O que muda com as reformas legislativas relacionadas à arbitragem
Lucas Sávio Oliveira
Entrou em vigor no último dia 27 de julho a Lei nº 13.129/2015 (1), passando assim a valer as alterações por ela realizadas na Lei de Arbitragem (2) e, também, na Lei das Sociedades Anônimas (3). Com as reformas legislativas, a arbitragem, que já se consolidou no Brasil como uma das maneiras mais eficazes de resolução de conflitos, ganhou força.
Questões que antes poderiam gerar dúvidas, tais como a possibilidade de utilização da arbitragem pela administração pública, como proceder em caso de câmaras com listas fechadas de árbitros, a interrupção da prescrição pela instituição da arbitragem, a prerrogativa dos árbitros em proferir sentenças parciais, a concessão de tutelas cautelares e de urgência, ou sobre a comunicação entre os árbitros e o poder judiciário e questões relacionadas à inserção de convenção de arbitragem nos estatutos sociais de sociedades anônimas, passaram a ser expressamente reguladas.

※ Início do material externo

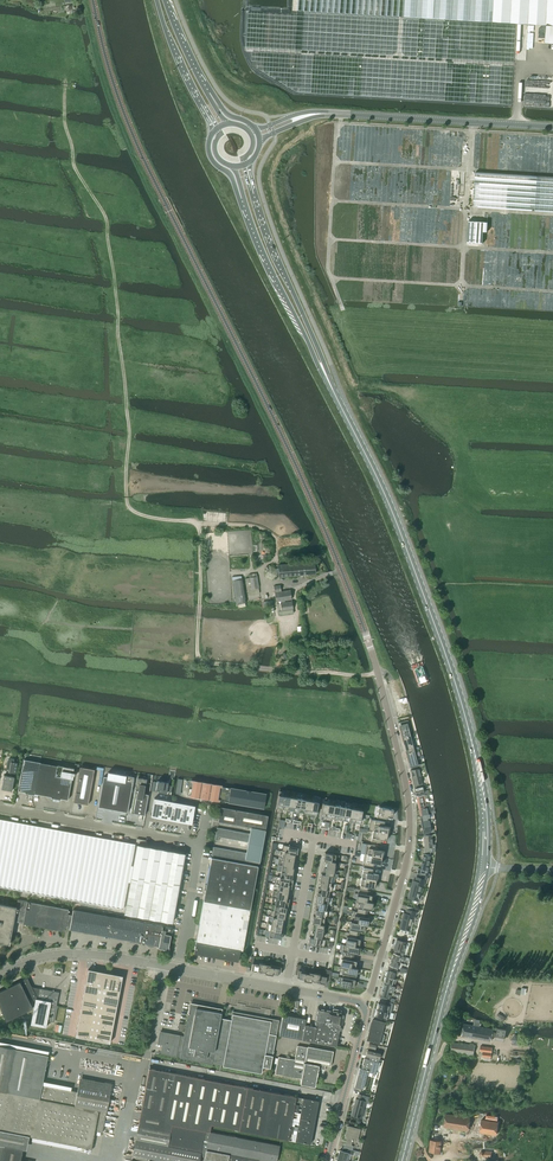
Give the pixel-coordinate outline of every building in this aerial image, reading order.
[(463,20),(464,0),(298,0),(298,11),(463,20)] [(463,20),(511,23),(546,25),(545,43),(552,43),(552,0),(464,0),(463,20)] [(473,207),(552,212),(552,177),(475,172),(473,207)] [(468,221),(467,241),(467,243),(468,243),(486,244),(487,226),(474,225),(474,221),(468,221)] [(279,577),(315,574),(314,562),(278,565),(279,577)] [(264,570),(265,577),(272,580),(277,576),(276,569),(270,566),(264,570)] [(259,594),(258,588),(256,573),(249,574),(249,578),(246,579),(249,595),(252,595),(259,594)] [(236,604),(245,603),(241,576),(232,577),(236,604)] [(276,602),(291,599),(289,590),(280,592),(279,585),(273,586),(276,602)] [(278,611),(279,615),(293,613),(293,609),(291,601),(280,603),(280,604),(276,604),(278,611)] [(402,738),(410,736),(409,729),(410,729),(408,720),(398,722),(399,723),(400,722),(401,727),(400,728),(402,738)] [(406,753),(416,750),(415,747),(414,742),(412,742),(410,736),(402,738),(404,744),(405,744),(408,752),(406,752),(406,753)] [(416,750),(406,753),(409,762),(410,762),(412,767),(420,765),(419,764),(417,757),(416,757),(414,751),(416,750)] [(8,769),(7,776),(14,777),(17,763),(17,760),(14,759),(11,758),(10,758),(9,759),(8,760),(7,760),(6,769),(8,769)] [(35,795),(35,794),(41,763),(24,759),(18,791),(25,792),(25,793),(35,795)] [(41,763),(35,794),(51,797),(51,798),(61,800),(61,799),(68,800),(74,769),(41,763)] [(80,767),(74,802),(88,805),(94,770),(80,767)] [(412,778),(421,776),(419,768),(410,770),(412,778)] [(104,777),(98,807),(127,812),(134,777),(126,776),(108,772),(107,777),(104,777)] [(14,777),(7,776),(4,775),(1,789),(12,791),(14,777)] [(414,788),(423,787),(421,776),(412,778),(414,785),(414,788)] [(143,794),(144,791),(145,791),(147,779),(137,778),(135,789),(136,789),(135,793),(137,793),(133,813),(144,815),(148,795),(143,794)] [(153,781),(151,791),(152,791),(152,789),(159,790),(158,792),(167,794),(167,791),(171,792),(172,786),(168,785),(169,783),(158,781),(157,782),(153,781)] [(191,781),(189,795),(219,800),(222,786),(191,781)] [(219,800),(228,802),(264,808),(264,807),(264,806),(264,805),(266,794),(231,788),(230,788),(229,788),(227,788),(226,788),(225,787),(224,787),(223,786),(222,786),(219,800)] [(424,794),(422,787),(423,787),(414,788),(416,795),(424,794)] [(279,790),(276,807),(282,809),(284,795),(285,795),(285,792),(279,790)] [(295,797),(293,811),(299,812),(301,798),(302,796),(296,794),(295,797)] [(284,795),(282,809),(287,810),(290,796),(285,795),(284,795)] [(417,803),(426,801),(425,799),(428,798),(427,795),(424,795),(416,797),(417,803)] [(290,796),(287,810),(293,811),(295,797),(290,796)] [(192,824),(195,806),(154,798),(151,816),(192,824)] [(301,798),(299,812),(304,813),(307,799),(301,798)] [(312,800),(310,814),(316,815),(319,799),(312,798),(312,800)] [(307,799),(304,813),(310,814),(312,800),(307,799)] [(323,802),(320,816),(326,817),(328,803),(323,802)] [(328,803),(326,817),(332,818),(334,804),(328,803)] [(345,806),(343,820),(348,821),(351,808),(352,804),(346,803),(345,806)] [(334,804),(332,818),(337,819),(340,805),(334,804)] [(340,805),(337,819),(343,820),(345,806),(340,805)] [(218,822),(265,830),(268,815),(221,807),(219,815),(218,822)] [(385,808),(379,807),(377,818),(387,819),(388,815),(392,816),(393,810),(390,809),(390,808),(385,807),(385,808)] [(428,813),(427,811),(430,810),(429,807),(419,809),(420,815),(431,813),(431,812),(428,813)] [(356,809),(354,822),(360,823),(362,810),(356,809)] [(421,821),(434,819),(433,813),(435,813),(431,813),(420,815),(421,821)] [(123,908),(127,882),(130,865),(134,844),(123,842),(122,841),(115,840),(114,840),(94,836),(88,835),(45,827),(40,826),(4,820),(3,819),(0,819),(0,886),(123,908)] [(384,822),(371,819),(369,830),(373,831),(389,834),(390,827),(384,826),(384,822)] [(422,828),(430,826),(430,824),(432,822),(432,821),(434,820),(434,819),(421,821),(422,828)] [(373,831),(371,841),(381,843),(381,839),(386,840),(387,838),(388,839),(389,835),(389,834),(373,831)] [(431,835),(423,835),(424,848),(431,848),(432,849),(434,849),(435,849),(435,845),(434,845),(432,845),(432,840),(431,835)] [(366,843),(364,854),(383,857),(384,851),(378,850),(379,846),(366,843)] [(130,882),(124,914),(171,923),(184,853),(137,845),(133,866),(130,865),(127,882),(130,882)] [(280,850),(280,851),(297,854),(298,848),(283,845),(282,851),(280,850)] [(423,854),(422,862),(429,863),(431,848),(424,848),(424,852),(423,854)] [(279,859),(278,865),(294,868),(294,867),(293,867),(295,854),(297,854),(280,851),(279,856),(279,859)] [(324,855),(323,860),(335,862),(338,862),(339,855),(336,854),(332,854),(333,854),(329,853),(325,852),(324,855)] [(364,854),(362,865),(373,867),(374,863),(380,864),(381,862),(382,863),(383,859),(383,857),(364,854)] [(240,901),(247,864),(212,858),(211,864),(207,886),(206,888),(205,895),(240,901)] [(323,860),(325,860),(323,867),(335,869),(336,865),(335,865),(335,862),(323,860)] [(418,869),(417,873),(420,874),(424,875),(428,875),(429,871),(427,871),(429,863),(422,862),(421,869),(418,869)] [(204,900),(199,925),(197,939),(196,942),(241,950),(243,950),(258,867),(247,864),(240,901),(205,895),(204,900)] [(282,866),(281,871),(293,873),(294,868),(278,865),(282,866)] [(321,873),(321,874),(333,876),(333,873),(335,874),(335,869),(323,867),(322,874),(321,873)] [(363,868),(361,878),(377,881),(378,875),(372,873),(373,870),(363,868)] [(276,876),(293,880),(293,879),(292,879),(293,873),(281,871),(280,877),(276,876)] [(320,878),(320,881),(333,883),(331,883),(332,876),(333,876),(321,874),(320,878)] [(272,898),(271,904),(288,908),(289,901),(288,902),(286,901),(289,885),(291,885),(291,886),(292,886),(293,880),(276,876),(275,883),(274,883),(273,889),(273,892),(272,898)] [(413,881),(409,897),(413,898),(411,903),(417,905),(418,900),(423,883),(425,884),(426,880),(425,880),(416,877),(415,881),(413,881)] [(359,889),(367,891),(368,887),(375,888),(375,886),(376,886),(377,881),(361,878),(359,889)] [(318,887),(318,888),(332,890),(333,883),(320,881),(321,881),(320,888),(318,887)] [(317,894),(317,895),(329,897),(328,897),(330,890),(332,890),(318,888),(318,891),(317,894)] [(355,900),(355,901),(364,902),(364,901),(371,902),(372,895),(369,895),(367,895),(368,891),(367,891),(359,889),(358,889),(356,899),(356,900),(355,900)] [(317,895),(315,902),(328,904),(328,901),(328,900),(329,897),(317,895)] [(10,945),(14,922),(23,924),(65,931),(65,927),(68,914),(69,909),(27,901),(18,900),(17,907),(0,904),(0,943),(10,945)] [(355,901),(354,907),(357,908),(357,912),(365,913),(366,910),(368,910),(371,911),(372,905),(373,905),(373,902),(371,902),(364,901),(364,902),(355,901)] [(315,905),(315,909),(327,911),(326,911),(327,904),(328,904),(315,902),(316,902),(315,905)] [(271,910),(285,913),(287,908),(288,908),(271,904),(271,905),(275,905),(274,911),(271,910)] [(313,915),(313,916),(324,918),(325,915),(326,915),(327,911),(315,909),(314,909),(316,909),(314,916),(313,915)] [(404,913),(400,928),(403,929),(402,932),(408,934),(409,930),(413,916),(415,916),(417,912),(407,909),(406,914),(404,913)] [(84,932),(88,912),(73,910),(70,929),(71,930),(84,932)] [(268,916),(284,919),(285,913),(271,910),(270,916),(268,916)] [(353,921),(353,922),(359,923),(359,924),(365,926),(368,926),(368,925),(369,918),(365,917),(365,913),(357,912),(356,912),(354,911),(353,915),(354,915),(353,921)] [(99,935),(103,915),(88,912),(84,932),(99,935)] [(114,938),(118,918),(103,915),(99,935),(114,938)] [(282,926),(283,919),(284,919),(268,916),(267,922),(267,923),(282,926)] [(313,918),(312,923),(324,925),(323,925),(324,918),(313,916),(313,918)] [(129,940),(133,921),(118,918),(114,938),(129,940)] [(133,921),(129,940),(144,943),(159,946),(160,937),(162,926),(148,923),(133,921)] [(349,930),(349,933),(357,935),(358,931),(364,932),(365,926),(359,924),(359,923),(353,922),(353,921),(351,921),(350,924),(349,929),(349,930)] [(267,924),(266,930),(282,933),(281,933),(282,926),(267,923),(267,924)] [(312,923),(313,923),(312,930),(324,932),(325,928),(323,928),(324,925),(312,923)] [(160,937),(170,939),(172,928),(167,927),(166,931),(162,930),(163,926),(162,926),(160,937)] [(269,937),(281,939),(282,933),(266,930),(270,931),(269,937)] [(309,936),(309,937),(322,939),(321,939),(322,936),(323,936),(324,932),(312,930),(311,937),(309,936)] [(345,945),(359,947),(360,939),(358,939),(356,939),(357,935),(349,933),(348,937),(347,937),(345,945)] [(160,937),(159,946),(158,948),(168,950),(170,939),(160,937)] [(309,941),(308,944),(316,946),(316,945),(321,946),(322,939),(309,937),(308,941),(309,941)] [(400,955),(403,956),(404,951),(406,943),(397,940),(394,950),(401,952),(400,955)] [(196,942),(194,954),(238,962),(240,952),(241,952),(241,950),(196,942)] [(343,944),(342,951),(344,951),(343,955),(352,956),(353,953),(354,953),(357,954),(360,954),(361,947),(359,947),(345,945),(343,944)] [(393,953),(391,959),(399,962),(400,959),(403,960),(404,957),(403,957),(403,956),(394,953),(393,953)] [(340,965),(340,967),(342,967),(349,968),(349,967),(355,968),(356,961),(353,961),(351,960),(352,956),(343,955),(342,954),(342,958),(341,958),(340,965)] [(252,963),(251,971),(259,972),(259,970),(265,972),(265,973),(273,975),(273,973),(280,975),(280,971),(282,972),(284,962),(280,961),(281,962),(280,967),(273,966),(273,967),(270,967),(270,965),(259,963),(259,965),(253,963),(254,957),(255,957),(256,957),(251,956),(250,963),(252,963)] [(389,965),(388,967),(398,970),(399,965),(398,965),(399,962),(391,959),(389,965)] [(317,983),(325,984),(326,979),(330,980),(332,971),(327,970),(326,976),(320,975),(320,974),(309,972),(309,973),(306,973),(306,971),(300,970),(301,965),(297,964),(295,974),(297,974),(297,977),(304,979),(303,980),(311,982),(311,980),(318,981),(317,983)] [(55,967),(53,974),(61,976),(62,968),(55,967)] [(342,967),(341,974),(343,974),(342,977),(351,979),(351,975),(353,976),(356,976),(357,971),(357,968),(355,968),(349,967),(349,968),(342,967)] [(386,976),(393,978),(395,974),(397,974),(398,971),(388,968),(386,976)] [(105,972),(88,969),(75,1036),(92,1040),(105,972)] [(123,976),(105,972),(92,1040),(110,1043),(123,976)] [(384,982),(392,984),(394,985),(396,979),(393,978),(386,976),(384,982)] [(340,977),(339,985),(340,986),(349,988),(354,988),(355,980),(351,979),(342,977),(340,977)] [(40,988),(32,987),(28,978),(0,992),(0,1005),(6,1021),(33,1008),(29,1000),(35,1001),(30,1024),(46,1027),(47,1021),(53,1022),(59,992),(40,988)] [(383,983),(382,989),(390,991),(393,992),(395,987),(391,986),(383,983)] [(389,995),(390,991),(382,989),(380,995),(380,998),(389,1000),(390,996),(389,995)] [(378,1003),(377,1009),(390,1012),(392,1003),(385,1001),(384,1004),(378,1003)] [(163,1044),(161,1054),(176,1057),(176,1056),(180,1057),(180,1058),(212,1064),(212,1063),(223,1065),(232,1019),(221,1017),(222,1009),(190,1003),(190,1006),(184,1036),(180,1035),(181,1035),(160,1031),(158,1043),(163,1044)] [(305,1024),(302,1039),(313,1041),(336,1046),(339,1031),(341,1031),(345,1012),(317,1007),(314,1026),(305,1024)] [(377,1009),(375,1016),(389,1019),(390,1012),(377,1009)] [(498,1013),(495,1018),(503,1022),(506,1017),(498,1013)] [(233,1014),(232,1019),(223,1065),(223,1066),(261,1073),(263,1066),(270,1068),(276,1035),(275,1035),(278,1021),(241,1014),(240,1015),(233,1014)] [(302,1039),(305,1024),(306,1018),(283,1014),(280,1035),(302,1039)] [(472,1037),(491,1041),(493,1031),(497,1032),(496,1037),(505,1039),(506,1030),(493,1027),(493,1029),(479,1027),(480,1025),(481,1025),(481,1023),(480,1023),(481,1020),(475,1019),(474,1025),(464,1024),(462,1035),(468,1037),(468,1038),(472,1038),(472,1037)] [(367,1039),(378,1042),(383,1043),(385,1035),(380,1034),(383,1022),(372,1020),(367,1039)] [(515,1035),(511,1039),(513,1045),(519,1045),(523,1041),(521,1036),(515,1035)] [(474,1055),(475,1045),(452,1042),(450,1052),(474,1055)] [(330,1066),(333,1051),(308,1046),(307,1047),(297,1045),(294,1060),(278,1056),(275,1074),(301,1079),(300,1084),(314,1086),(318,1068),(324,1069),(325,1065),(330,1066)] [(29,1136),(78,1145),(78,1147),(92,1150),(93,1144),(92,1144),(95,1131),(102,1132),(107,1112),(106,1112),(112,1084),(80,1078),(77,1091),(43,1085),(43,1081),(44,1077),(33,1074),(37,1053),(23,1050),(14,1048),(0,1046),(0,1130),(29,1136)] [(481,1046),(480,1051),(483,1052),(482,1056),(491,1057),(492,1047),(481,1046)] [(366,1055),(370,1056),(379,1058),(381,1052),(368,1049),(366,1055)] [(363,1088),(367,1072),(376,1074),(377,1072),(379,1062),(379,1058),(370,1056),(369,1059),(364,1058),(361,1068),(360,1068),(355,1086),(363,1088)] [(185,1081),(186,1075),(149,1068),(138,1124),(171,1131),(172,1124),(164,1123),(172,1079),(185,1081)] [(188,1128),(198,1078),(186,1075),(185,1081),(172,1079),(164,1123),(172,1124),(176,1125),(188,1128)] [(247,1087),(198,1078),(188,1128),(176,1125),(169,1160),(199,1160),(200,1156),(204,1157),(209,1132),(211,1125),(239,1130),(247,1087)] [(288,1139),(290,1129),(292,1118),(294,1107),(295,1102),(296,1097),(247,1087),(239,1130),(288,1139)] [(367,1102),(369,1097),(359,1094),(357,1099),(356,1099),(351,1114),(361,1117),(365,1101),(367,1102)] [(295,1102),(294,1107),(317,1112),(319,1101),(304,1098),(303,1103),(295,1102)] [(314,1122),(317,1112),(294,1107),(292,1118),(314,1122)] [(444,1127),(468,1130),(470,1117),(446,1113),(444,1127)] [(312,1133),(314,1122),(292,1118),(290,1129),(312,1133)] [(481,1119),(480,1132),(496,1135),(498,1121),(481,1119)] [(176,1125),(172,1124),(171,1131),(138,1124),(132,1154),(162,1160),(169,1160),(176,1125)] [(345,1143),(344,1147),(345,1147),(352,1149),(353,1146),(351,1145),(352,1141),(353,1140),(357,1141),(360,1129),(347,1126),(344,1138),(347,1138),(345,1144),(345,1143)] [(310,1144),(312,1133),(290,1129),(288,1139),(310,1144)] [(23,1149),(26,1150),(29,1136),(0,1130),(0,1145),(23,1149)] [(204,1157),(204,1158),(217,1160),(258,1160),(265,1160),(277,1160),(280,1145),(209,1132),(204,1157)] [(440,1153),(442,1141),(431,1140),(429,1151),(440,1153)] [(23,1149),(0,1145),(0,1160),(20,1160),(23,1149)] [(337,1160),(349,1160),(348,1160),(348,1159),(346,1159),(348,1153),(353,1155),(355,1150),(352,1149),(345,1147),(344,1147),(343,1147),(342,1151),(340,1150),(337,1160)]
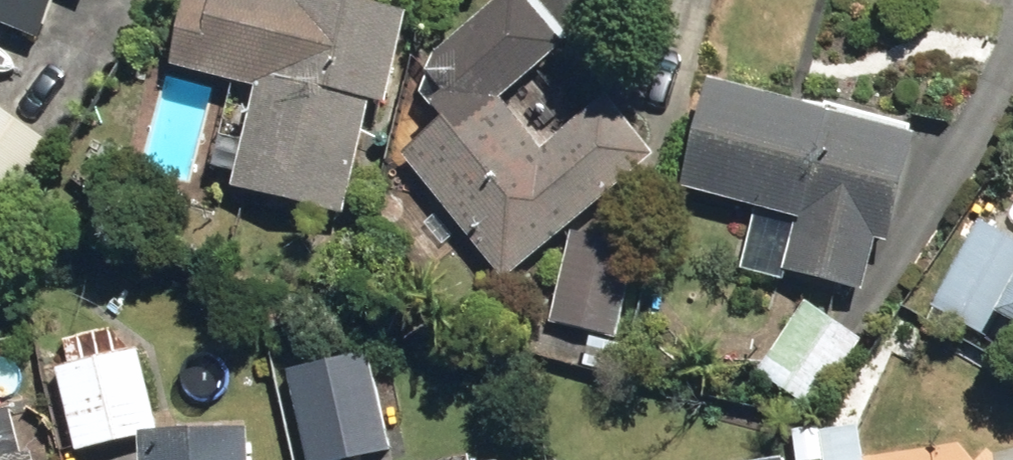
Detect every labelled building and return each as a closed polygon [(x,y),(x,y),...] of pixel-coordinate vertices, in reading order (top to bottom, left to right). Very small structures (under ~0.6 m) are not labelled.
[(37,28),(47,0),(0,0),(0,14),(37,28)] [(375,0),(208,0),(183,0),(168,63),(259,85),(235,182),(340,208),(368,95),(380,98),(403,7),(375,0)] [(540,152),(493,95),(560,42),(526,0),(497,0),(413,68),(448,111),(399,150),(501,275),(654,152),(609,96),(540,152)] [(51,92),(0,68),(0,201),(51,92)] [(784,268),(870,285),(899,139),(709,102),(691,191),(795,211),(784,268)] [(987,299),(1012,315),(1012,234),(991,219),(932,302),(967,327),(987,299)] [(573,231),(553,319),(611,332),(631,244),(573,231)] [(850,340),(805,304),(760,362),(806,397),(850,340)] [(67,365),(81,440),(163,425),(149,350),(67,365)] [(308,459),(331,459),(391,455),(383,352),(299,359),(308,459)] [(247,424),(126,433),(128,459),(252,459),(247,424)]
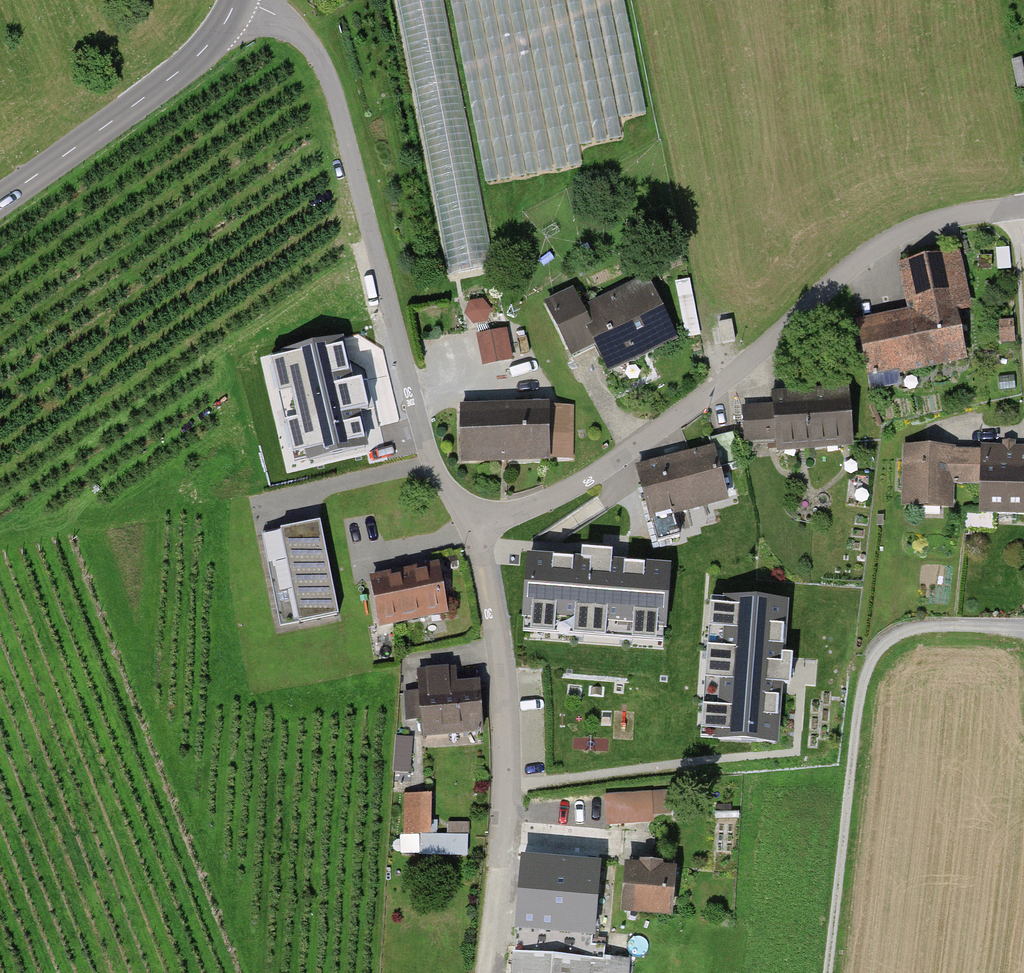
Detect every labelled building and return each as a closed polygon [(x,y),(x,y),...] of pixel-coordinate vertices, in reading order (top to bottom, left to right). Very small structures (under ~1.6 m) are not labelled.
[(452,0),(405,0),(449,274),(494,266),(452,0)] [(637,111),(648,104),(636,86),(609,90),(630,77),(624,66),(606,69),(581,84),(576,84),(581,114),(561,80),(564,104),(550,106),(557,119),(539,122),(542,136),(530,138),(531,149),(525,149),(514,156),(489,160),(492,176),(584,162),(581,144),(595,136),(622,132),(619,113),(637,111)] [(916,316),(858,328),(867,375),(965,356),(944,257),(905,265),(916,316)] [(676,345),(648,284),(584,312),(575,291),(544,304),(569,361),(598,349),(609,375),(676,345)] [(485,297),(470,301),(475,319),(490,316),(485,297)] [(512,326),(481,330),(486,362),(517,357),(512,326)] [(340,342),(283,356),(308,460),(365,447),(340,342)] [(853,451),(850,390),(770,394),(771,406),(748,407),(751,446),(773,445),(774,455),(853,451)] [(576,408),(461,411),(463,463),(577,461),(576,408)] [(728,502),(713,448),(635,469),(650,524),(728,502)] [(905,449),(902,510),(953,512),(954,486),(981,487),(979,515),(1023,517),(1023,453),(905,449)] [(338,616),(319,525),(265,537),(284,627),(338,616)] [(669,557),(529,547),(523,631),(663,641),(669,557)] [(449,614),(440,566),(372,579),(381,627),(449,614)] [(820,721),(830,572),(729,566),(720,715),(820,721)] [(483,731),(481,684),(460,685),(460,669),(422,671),(423,687),(414,687),(416,734),(483,731)] [(405,732),(405,767),(415,767),(416,732),(405,732)] [(607,791),(608,823),(674,820),(672,787),(607,791)] [(433,794),(406,794),(406,836),(418,836),(419,858),(471,857),(470,834),(433,834),(433,794)] [(522,850),(518,917),(504,916),(501,958),(514,959),(513,972),(627,972),(628,961),(607,960),(609,926),(597,925),(602,855),(522,850)] [(676,870),(625,867),(621,913),(673,917),(676,870)]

Arbitragem e administração pública
Desde a segunda metade do Século XIX a arbitragem é adotada no Brasil para a resolução de controvérsias em contratos administrativos, tendo sido escolhida, por exemplo, para a resolução de possíveis litígios que pudessem surgir das concessões de estradas de ferro gerais na época do Império Brasileiro, tal como aprovado pelo Decreto nº 7.959, de 29 de dezembro de 1880 (4). Ainda assim, muito se questionou sobre esta possibilidade, afirmando-se, dentre outros equívocos, que ao submeter-se à arbitragem a administração pública estaria transacionando com o interesse público, algo que seria inadmissível, e que, além disso, seria necessária uma lei que expressamente permitisse que o Estado se utilizasse da arbitragem.
Para por fim a questionamentos como estes, foram incluídos ao art. 1º da Lei de Arbitragem dois parágrafos. O primeiro afirma categoricamente que “[a] administração pública direta e indireta poderá utilizar-se da arbitragem para dirimir conflitos relativos a direitos patrimoniais disponíveis”. O segundo, por sua vez, estabelece que as autoridades ou órgãos competentes para celebrar convenções de arbitragem são os mesmos autorizados a celebrar acordos. Além disso, foi incluído o parágrafo terceiro ao art. 2º, deixando claro que os procedimentos arbitrais envolvendo a administração pública serão de direito, ou seja, com base na lei e não por equidade, e respeitarão sempre o princípio da publicidade.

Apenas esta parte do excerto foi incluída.